WORK INSTRUCTION:
Render the lines below as a Markdown table with two columns, Row and Line text, giving each line its own numbered row. Omit blank lines and the picture markers.

DATA TO EXAMINE:
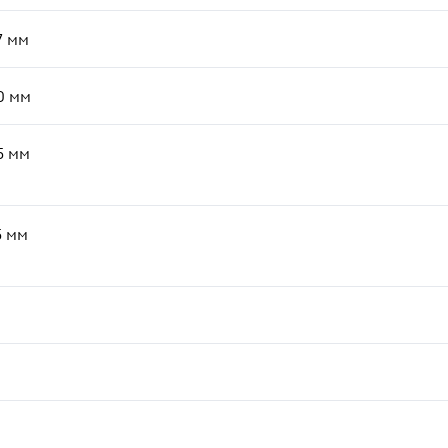
7
мм
0
мм
5
мм
5
мм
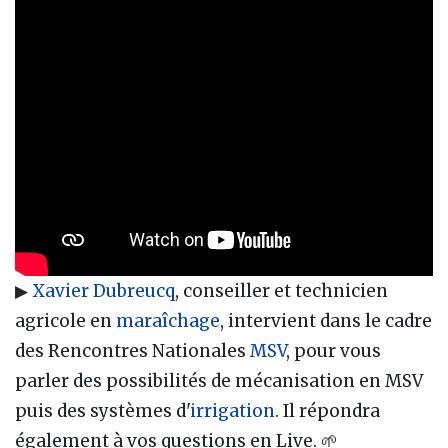
▶
Xavier Dubreucq
, conseiller et technicien
agricole en
maraîchage
, intervient dans le cadre
des Rencontres Nationales
MSV
, pour vous
parler des possibilités de mécanisation en MSV
puis des systèmes d'
irrigation
. Il répondra
également à vos questions en Live. 🌱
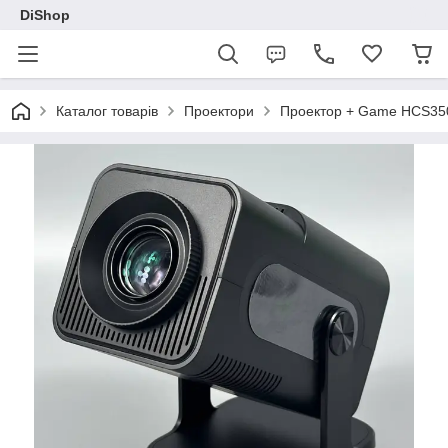
DiShop
Каталог товарів
Проектори
Проектор + Game HCS350P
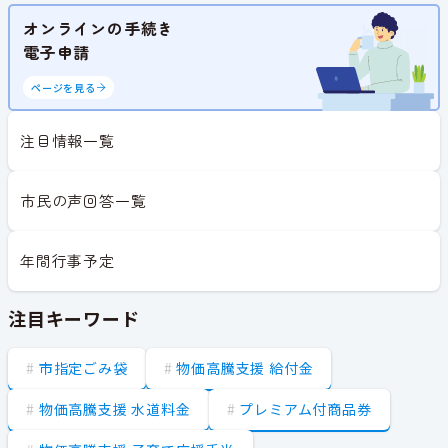
オンラインの手続き
電子申請
ページを見る
注目情報一覧
市民の声回答一覧
年間行事予定
注目キーワード
市指定ごみ袋
物価高騰支援 給付金
物価高騰支援 水道料金
プレミアム付商品券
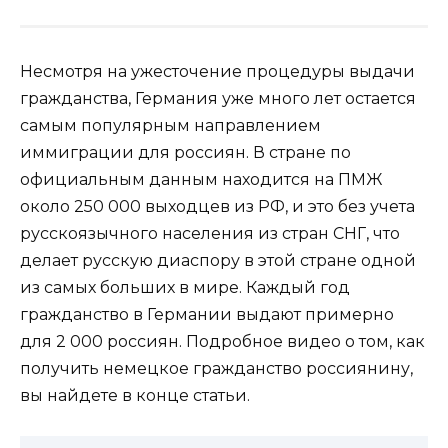
Несмотря на ужесточение процедуры выдачи
гражданства, Германия уже много лет остается
самым популярным направлением
иммиграции для россиян. В стране по
официальным данным находится на ПМЖ
около 250 000 выходцев из РФ, и это без учета
русскоязычного населения из стран СНГ, что
делает русскую диаспору в этой стране одной
из самых больших в мире. Каждый год
гражданство в Германии выдают примерно
для 2 000 россиян. Подробное видео о том, как
получить немецкое гражданство россиянину,
вы найдете в конце статьи.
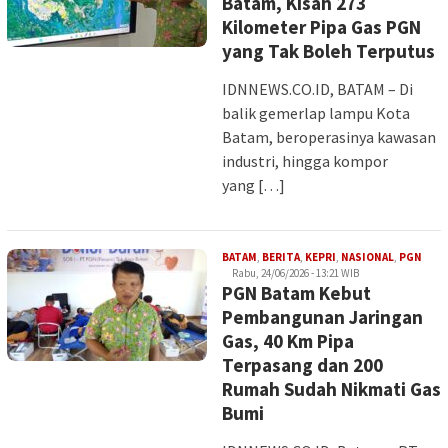
Batam, Kisah 273
Kilometer Pipa Gas PGN
yang Tak Boleh Terputus
IDNNEWS.CO.ID, BATAM – Di
balik gemerlap lampu Kota
Batam, beroperasinya kawasan
industri, hingga kompor
yang […]
Iman
BATAM
,
BERITA
,
KEPRI
,
NASIONAL
,
PGN
Rabu, 24/06/2026 - 13:21 WIB
PGN Batam Kebut
Pembangunan Jaringan
Gas, 40 Km Pipa
Terpasang dan 200
Rumah Sudah Nikmati Gas
Bumi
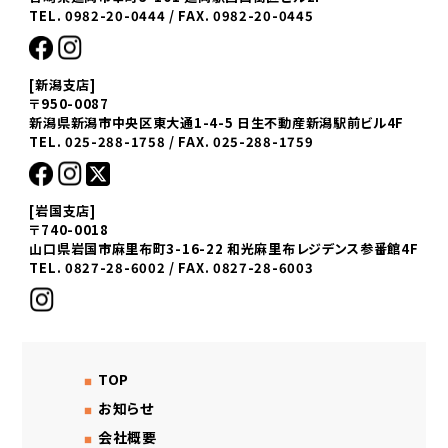
TEL. 0982-20-0444 / FAX. 0982-20-0445
[新潟支店]
〒950-0087
新潟県新潟市中央区東大通1-4-5 日生不動産新潟駅前ビル4F
TEL. 025-288-1758 / FAX. 025-288-1759
[岩国支店]
〒740-0018
山口県岩国市麻里布町3-16-22 和光麻里布レジデンス参番館4F
TEL. 0827-28-6002 / FAX. 0827-28-6003
TOP
お知らせ
会社概要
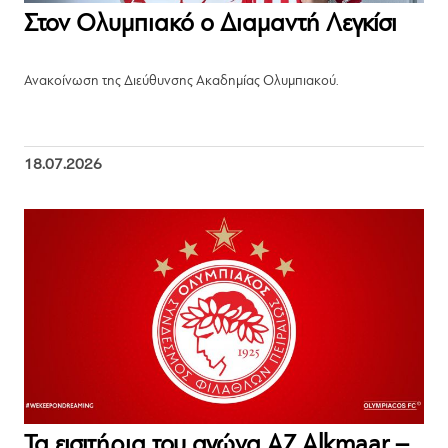
Στον Ολυμπιακό ο Διαμαντή Λεγκίσι
Ανακοίνωση της Διεύθυνσης Ακαδημίας Ολυμπιακού.
18.07.2026
Τα εισιτήρια του αγώνα AZ Alkmaar –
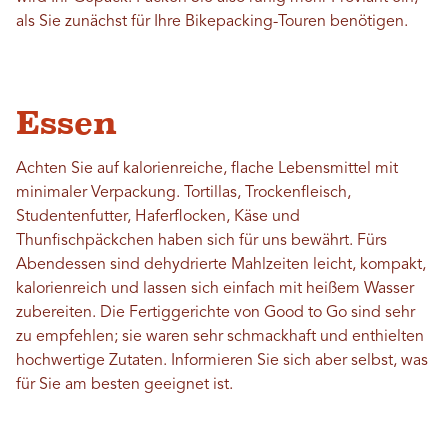
als Sie zunächst für Ihre Bikepacking-Touren benötigen.
Essen
Achten Sie auf kalorienreiche, flache Lebensmittel mit
minimaler Verpackung. Tortillas, Trockenfleisch,
Studentenfutter, Haferflocken, Käse und
Thunfischpäckchen haben sich für uns bewährt. Fürs
Abendessen sind dehydrierte Mahlzeiten leicht, kompakt,
kalorienreich und lassen sich einfach mit heißem Wasser
zubereiten. Die Fertiggerichte von Good to Go sind sehr
zu empfehlen; sie waren sehr schmackhaft und enthielten
hochwertige Zutaten. Informieren Sie sich aber selbst, was
für Sie am besten geeignet ist.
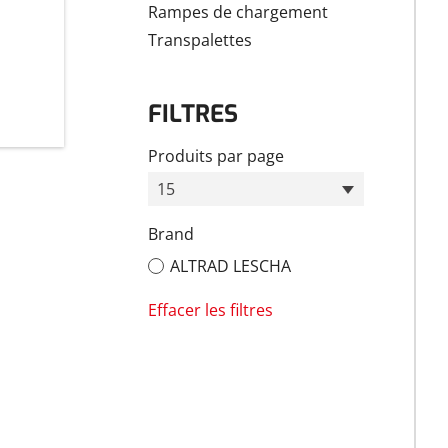
Rampes de chargement
Transpalettes
FILTRES
Produits par page
15
Brand
ALTRAD LESCHA
Effacer les filtres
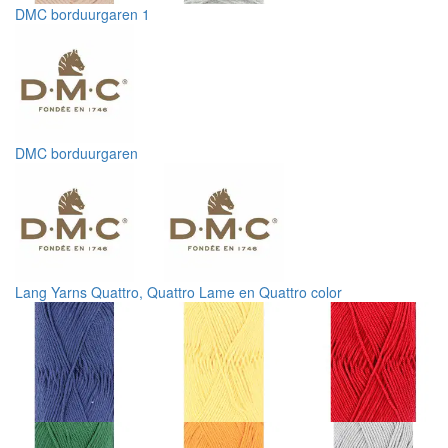
DMC borduurgaren 1
DMC borduurgaren
Lang Yarns Quattro, Quattro Lame en Quattro color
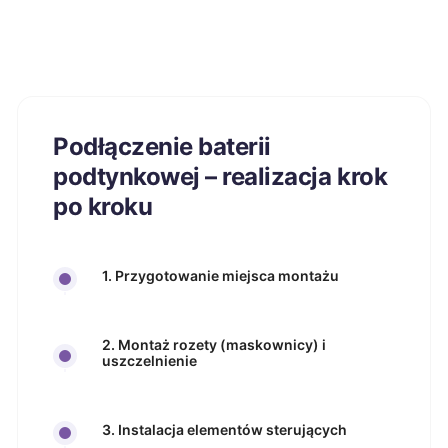
Podłączenie baterii
podtynkowej – realizacja krok
po kroku
1. Przygotowanie miejsca montażu
2. Montaż rozety (maskownicy) i
uszczelnienie
3. Instalacja elementów sterujących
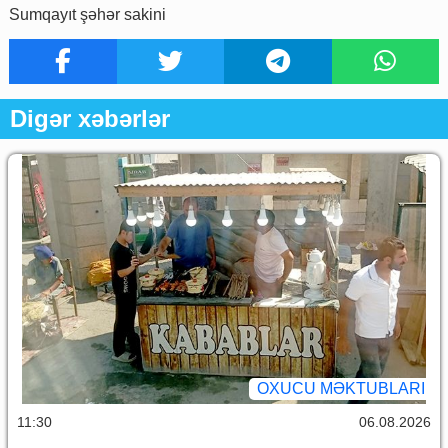
Sumqayıt şəhər sakini
Digər xəbərlər
OXUCU MƏKTUBLARI
11:30
06.08.2026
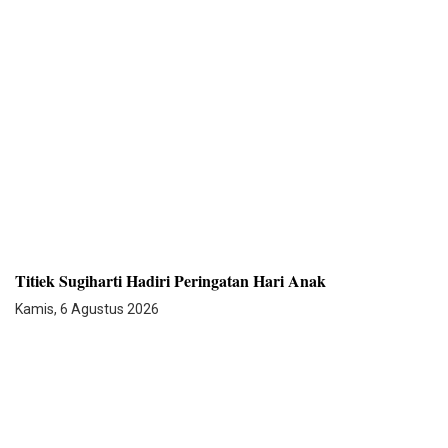
Titiek Sugiharti Hadiri Peringatan Hari Anak
Kamis, 6 Agustus 2026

RESPONSE FOR THIS EXERCISE:
| Row | Line text |
|---|---|
| 1 | 7 |
| 2 | мм |
| 3 | 0 |
| 4 | мм |
| 5 | 5 |
| 6 | мм |
| 7 | 5 |
| 8 | мм |
| 9 | ▶ |
| 10 | Xavier Dubreucq |
| 11 | , conseiller et technicien |
| 12 | agricole en |
| 13 | maraîchage |
| 14 | , intervient dans le cadre |
| 15 | des Rencontres Nationales |
| 16 | MSV |
| 17 | , pour vous |
| 18 | parler des possibilités de mécanisation en MSV |
| 19 | puis des systèmes d' |
| 20 | irrigation |
| 21 | . Il répondra |
| 22 | également à vos questions en Live. 🌱 |
| 23 | DiShop |
| 24 | Каталог товарів |
| 25 | Проектори |
| 26 | Проектор + Game HCS350P |
| 27 | オンラインの手続き |
| 28 | 電子申請 |
| 29 | ページを見る |
| 30 | 注目情報一覧 |
| 31 | 市民の声回答一覧 |
| 32 | 年間行事予定 |
| 33 | 注目キーワード |
| 34 | 市指定ごみ袋 |
| 35 | 物価高騰支援 給付金 |
| 36 | 物価高騰支援 水道料金 |
| 37 | プレミアム付商品券 |
| 38 | Несмотря на ужесточение процедуры выдачи |
| 39 | гражданства, Германия уже много лет остается |
| 40 | самым популярным направлением |
| 41 | иммиграции для россиян. В стране по |
| 42 | официальным данным находится на ПМЖ |
| 43 | около 250 000 выходцев из РФ, и это без учета |
| 44 | русскоязычного населения из стран СНГ, что |
| 45 | делает русскую диаспору в этой стране одной |
| 46 | из самых больших в мире. Каждый год |
| 47 | гражданство в Германии выдают примерно |
| 48 | для 2 000 россиян. Подробное видео о том, как |
| 49 | получить немецкое гражданство россиянину, |
| 50 | вы найдете в конце статьи. |
| 51 | Batam, Kisah 273 |
| 52 | Kilometer Pipa Gas PGN |
| 53 | yang Tak Boleh Terputus |
| 54 | IDNNEWS.CO.ID, BATAM – Di |
| 55 | balik gemerlap lampu Kota |
| 56 | Batam, beroperasinya kawasan |
| 57 | industri, hingga kompor |
| 58 | yang […] |
| 59 | Iman |
| 60 | BATAM |
| 61 | , |
| 62 | BERITA |
| 63 | , |
| 64 | KEPRI |
| 65 | , |
| 66 | NASIONAL |
| 67 | , |
| 68 | PGN |
| 69 | Rabu, 24/06/2026 - 13:21 WIB |
| 70 | PGN Batam Kebut |
| 71 | Pembangunan Jaringan |
| 72 | Gas, 40 Km Pipa |
| 73 | Terpasang dan 200 |
| 74 | Rumah Sudah Nikmati Gas |
| 75 | Bumi |
| 76 | TEL. 0982-20-0444 / FAX. 0982-20-0445 |
| 77 | [新潟支店] |
| 78 | 〒950-0087 |
| 79 | 新潟県新潟市中央区東大通1-4-5 日生不動産新潟駅前ビル4F |
| 80 | TEL. 025-288-1758 / FAX. 025-288-1759 |
| 81 | [岩国支店] |
| 82 | 〒740-0018 |
| 83 | 山口県岩国市麻里布町3-16-22 和光麻里布レジデンス参番館4F |
| 84 | TEL. 0827-28-6002 / FAX. 0827-28-6003 |
| 85 | TOP |
| 86 | お知らせ |
| 87 | 会社概要 |
| 88 | Στον Ολυμπιακό ο Διαμαντή Λεγκίσι |
| 89 | Ανακοίνωση της Διεύθυνσης Ακαδημίας Ολυμπιακού. |
| 90 | 18.07.2026 |
| 91 | Τα εισιτήρια του αγώνα AZ Alkmaar – |
| 92 | als Sie zunächst für Ihre Bikepacking-Touren benötigen. |
| 93 | Essen |
| 94 | Achten Sie auf kalorienreiche, flache Lebensmittel mit |
| 95 | minimaler Verpackung. Tortillas, Trockenfleisch, |
| 96 | Studentenfutter, Haferflocken, Käse und |
| 97 | Thunfischpäckchen haben sich für uns bewährt. Fürs |
| 98 | Abendessen sind dehydrierte Mahlzeiten leicht, kompakt, |
| 99 | kalorienreich und lassen sich einfach mit heißem Wasser |
| 100 | zubereiten. Die Fertiggerichte von Good to Go sind sehr |
| 101 | zu empfehlen; sie waren sehr schmackhaft und enthielten |
| 102 | hochwertige Zutaten. Informieren Sie sich aber selbst, was |
| 103 | für Sie am besten geeignet ist. |
| 104 | Rampes de chargement |
| 105 | Transpalettes |
| 106 | FILTRES |
| 107 | Produits par page |
| 108 | 15 |
| 109 | Brand |
| 110 | ALTRAD LESCHA |
| 111 | Effacer les filtres |
| 112 | DMC borduurgaren 1 |
| 113 | DMC borduurgaren |
| 114 | Lang Yarns Quattro, Quattro Lame en Quattro color |
| 115 | Podłączenie baterii |
| 116 | podtynkowej – realizacja krok |
| 117 | po kroku |
| 118 | 1. Przygotowanie miejsca montażu |
| 119 | 2. Montaż rozety (maskownicy) i |
| 120 | uszczelnienie |
| 121 | 3. Instalacja elementów sterujących |
| 122 | Sumqayıt şəhər sakini |
| 123 | Digər xəbərlər |
| 124 | OXUCU MƏKTUBLARI |
| 125 | 11:30 |
| 126 | 06.08.2026 |
| 127 | Titiek Sugiharti Hadiri Peringatan Hari Anak |
| 128 | Kamis, 6 Agustus 2026 |